Jim Flynn’s first Torchlight List book was a really interesting guide to one man’s essential reading list. This follow-up takes a different tack but is just as engrossing. Here Flynn takes a more global view, focusing on different parts of the world and calling out books and writers that he thinks are worth reading.
Flynn talks about the books and writers in the context of the countries and regions they come from. He gives excellent overviews of the various regions including their history and politics, which helps to explain the genesis of the different writers. I learned a lot just from these sections — they could almost be a book on their own.

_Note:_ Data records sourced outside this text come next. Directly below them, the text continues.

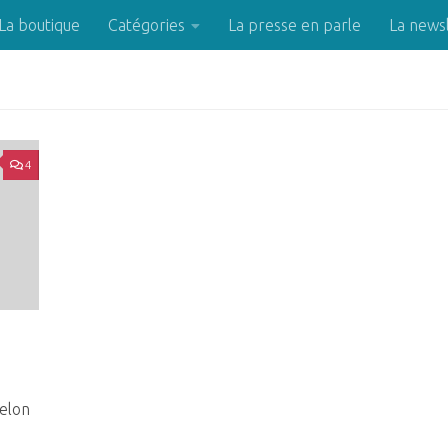
La boutique
Catégories
La presse en parle
La news
4
Selon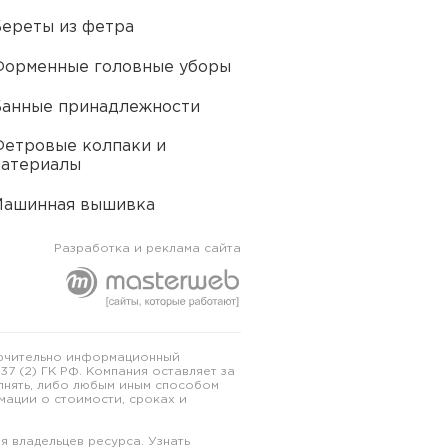
ереты из фетра
Форменные головные уборы
анные принадлежности
етровые колпаки и
материалы
Машинная вышивка
Разработка и реклама сайта
ключительно информационный
7 (2) ГК РФ. Компания оставляет за
олнять, либо любым иным способом
мации о стоимости, сроках и
я владельцев ресурса.
Узнать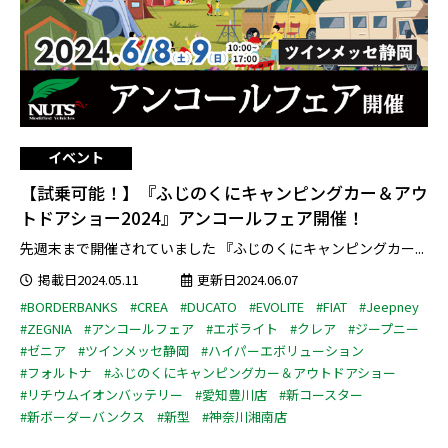
イベント
【試乗可能！】『ふじのくにキャンピングカー＆アウ
トドアショー2024』アンコールフェア開催！
先週末まで開催されていました 『ふじのくにキャンピングカー...
掲載日2024.05.11
更新日2024.06.07
#BORDERBANKS
#CREA
#DUCATO
#EVOLITE
#FIAT
#Jeepney
#ZEGNIA
#アンコールフェア
#エボライト
#クレア
#ジープニー
#ゼニア
#ツインメッセ静岡
#ハイパーエボリューション
#フォルトナ
#ふじのくにキャンピングカー＆アウトドアショー
#リチウムイオンバッテリー
#愛知豊川店
#新コースター
#新ボーダーバンクス
#新型
#神奈川湘南店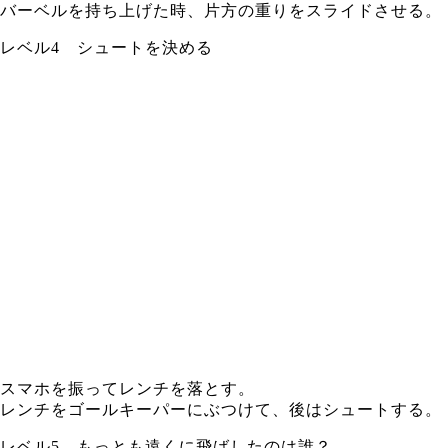
バーベルを持ち上げた時、片方の重りをスライドさせる。
レベル4 シュートを決める
スマホを振ってレンチを落とす。
レンチをゴールキーパーにぶつけて、後はシュートする。
レベル5 もっとも遠くに飛ばしたのは誰？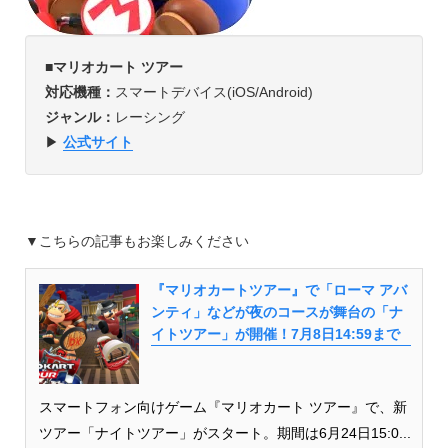
■
マリオカート ツアー
対応機種：
スマートデバイス(iOS/Android)
ジャンル：
レーシング
▶︎
公式サイト
▼こちらの記事もお楽しみください
『マリオカートツアー』で「ローマ アバ
ンティ」などが夜のコースが舞台の「ナ
イトツアー」が開催！7月8日14:59まで
スマートフォン向けゲーム『マリオカート ツアー』で、新
ツアー「ナイトツアー」がスタート。期間は6月24日15:0...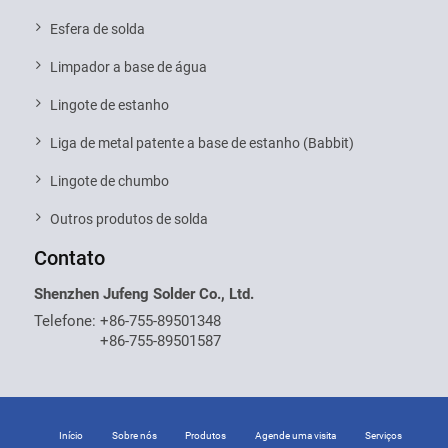
Esfera de solda
Limpador a base de água
Lingote de estanho
Liga de metal patente a base de estanho (Babbit)
Lingote de chumbo
Outros produtos de solda
Contato
Shenzhen Jufeng Solder Co., Ltd.
Telefone:
+86-755-89501348
+86-755-89501587
Início
Sobre nós
Produtos
Agende uma visita
Serviços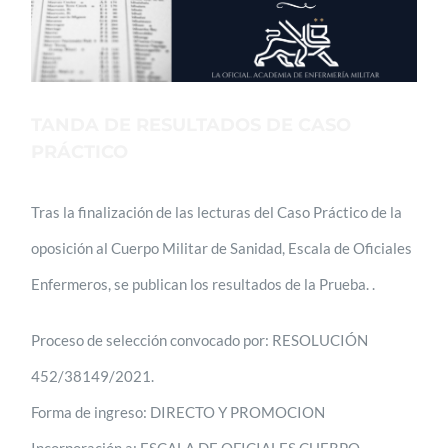
TANDA DE RESULTADOS DE CASO
PRÁCTICO
Tras la finalización de las lecturas del Caso Práctico de la
oposición al Cuerpo Militar de Sanidad, Escala de Oficiales
Enfermeros, se publican los resultados de la Prueba. .
Proceso de selección convocado por: RESOLUCIÓN
452/38149/2021.
Forma de ingreso: DIRECTO Y PROMOCION
Incorporación a: ESCALA DE OFICIALES CUERPO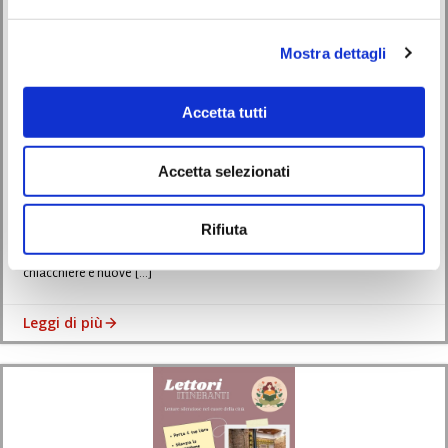
Mostra dettagli
Avvisi
Eventi
Accetta tutti
Il gruppo di lettura “La strada di mattoni gialli” incontra
Sepúlveda
Accetta selezionati
04/05/2026
Rifiuta
Se avete voglia di passare una serata diversa dal solito, tra libri,
chiacchiere e nuove […]
Leggi di più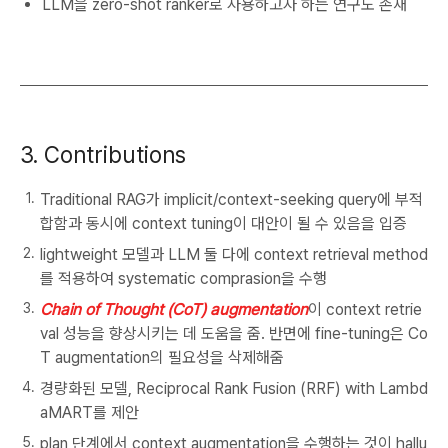
LLM을 zero-shot ranker로 사용하고자 하는 연구도 존재
3. Contributions
Traditional RAG가 implicit/context-seeking query에 부적
합함과 동시에 context tuning이 대안이 될 수 있음을 입증
lightweight 모델과 LLM 둘 다에 context retrieval method
를 적용하여 systematic comprasion을 수행
Chain of Thought (CoT) augmentation
이 context retrie
val 성능을 향상시키는 데 도움을 줌. 반면에 fine-tuning은 Co
T augmentation의 필요성을 삭제해줌
경량화된 모델, Reciprocal Rank Fusion (RRF) with Lambd
aMART를 제안
plan 단계에서 context augmentation을 수행하는 것이 hallu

This time he has a star system, awarding a star to great books and two stars for truly outstanding books. Sometimes he talks of his prevarications in awarding stars as if he were a Booker Prize judge: I really like this as it shows he does take the whole enterprise quite seriously.
There are lots of starred books and writers. The cream of the crop is the list of 29 two-star books, of which I have read only three: Birdsong by Sebastian Faulks, Dubliners by James Joyce, and The Bridge of San Luis Rey by Thornton Wilder. Back in the 1990s, a friend of mine gave me a copy of Birdsong along with very enthusiastic recommendations. It’s a good book but I never really saw what all the fuss was about. The other two books, though, are wonderful.
Flynn also rates Julian Barnes’s books very highly. However he only mentions Barnes’s more recent books, such as The Sense of an Ending. I haven’t read any of these, but I absolutely loved some of the older Barnes novels: Metroland, Talking it Over, and A History of the World in 10 1/2 Chapters. Flynn doesn’t even mention these, but maybe he’d like them too.
I really enjoyed The New Torchlight List. It’s a quick way of getting a taste of a whole world of literature. To stop there would be cheating; but I won’t do that, because I can’t stop after a just a taste.